The first half of the book is laugh-out-loud funny, as Sheffield describes his formative years and his insatiable love for music. He talks about his regrets (“I regret taking a bus trip through scenic Pennsylvania Dutch country once, when I could have stayed home and watched MTV’s David Lee Roth Weekend (There’ll be plenty of other David Lee Roth Weekends, I told myself. What was I thinking?)”) and how his upstairs neighbors made a tape perfect for getting their girlfriends to make out (“The tape goes in, Jeff Buckley moans one of his 10-minute thingies, then his falsetto fades into the guitar intro of Marvin Gaye’s “Let’s Get it On,” and bam-their girlfriends are lap-dancing each other like brazen little colts.”).

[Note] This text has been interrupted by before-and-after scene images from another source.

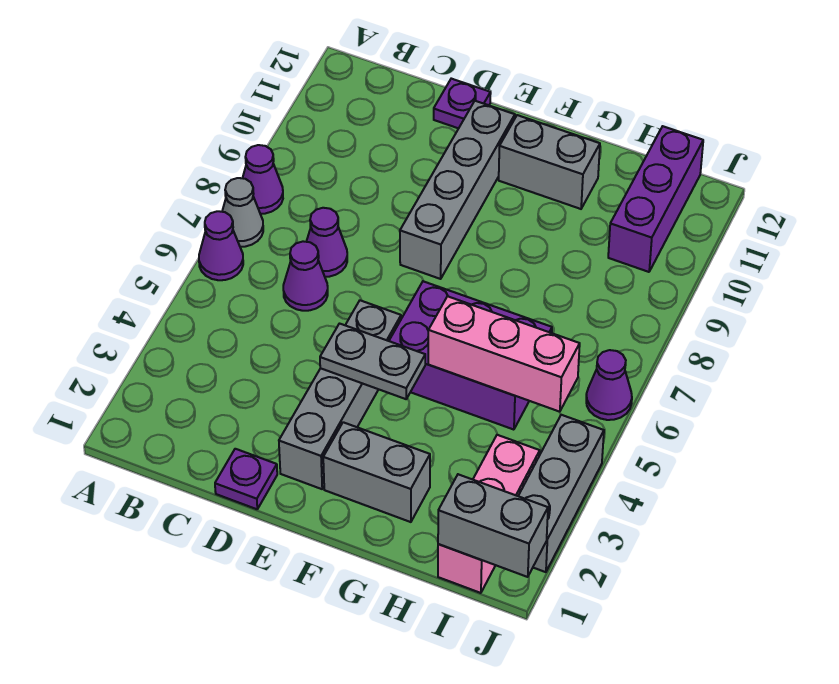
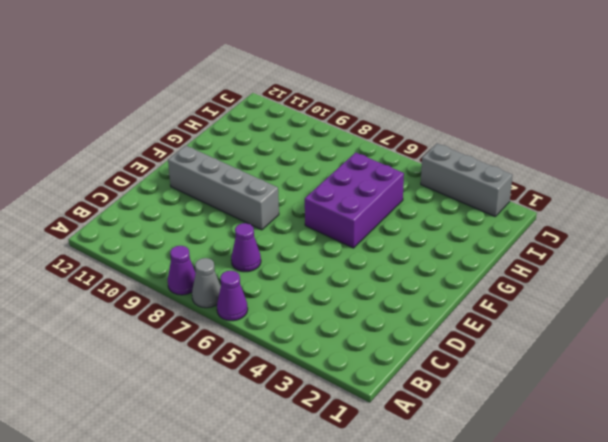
none -> purple 1x1 cone [283,241,328,311]
none -> purple 1x1 plate [215,449,277,509]
none -> purple 1x1 plate [434,79,491,128]

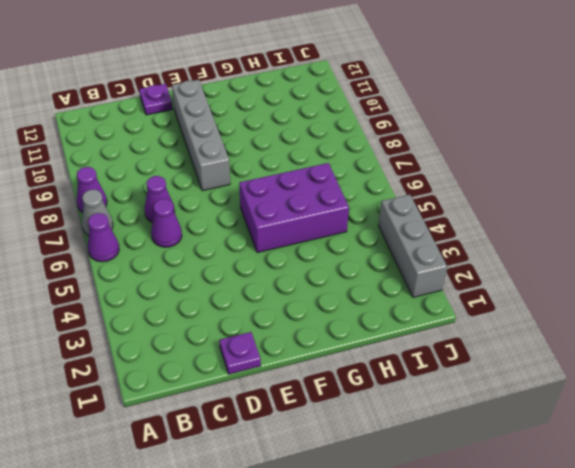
none -> grey 1x4 brick [279,300,401,489]
none -> grey 1x2 brick [323,422,430,522]
none -> grey 1x2 brick [499,115,600,209]

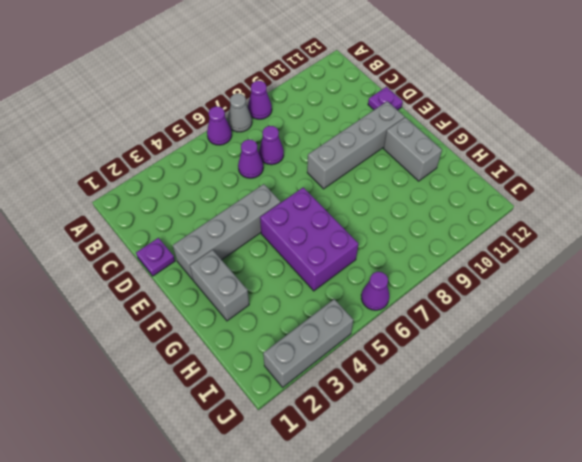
none -> pink 1x3 brick [438,435,540,593]
none -> purple 1x3 brick [608,126,703,272]
none -> grey 1x2 plate [320,324,425,399]

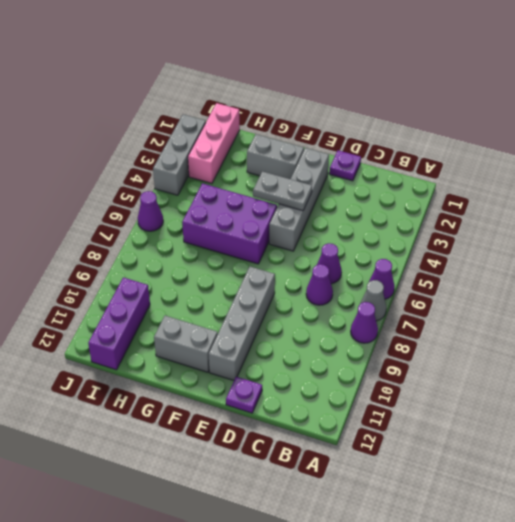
none -> pink 1x3 brick [428,296,580,412]
none -> grey 1x2 brick [438,474,548,577]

Once the book moves into the ’90s and Rob meets Renee, the energy and happiness she provided him becomes more evident in the tracks that show up in the tapes: Pavement, Nirvana, R.E.M. and the Notorious B.I.G. Describing these happy times in the summer of 1993, he says, “MTV spent the whole summer blasting the video where Snoop Doggy Dogg wore his ‘LBC’ baseball hat. Renee asked, ‘Snoop went to Liberty Baptist College?'”
When Renee dies, the book turns sharply and pulls at the heartstrings as Sheffield talks about the tapes he makes himself so that he can just drive around and avoid going back to an empty bed in his empty basement apartment.
Love is a Mix Tape is a must-read for the music enthusiast.
You’ll want to laugh, you’ll want to cry and you’ll discover that love truly is a mix tape. But by the end, you’ll want to listen to music and make mixes of your own, which is exactly what Sheffield wants you to do.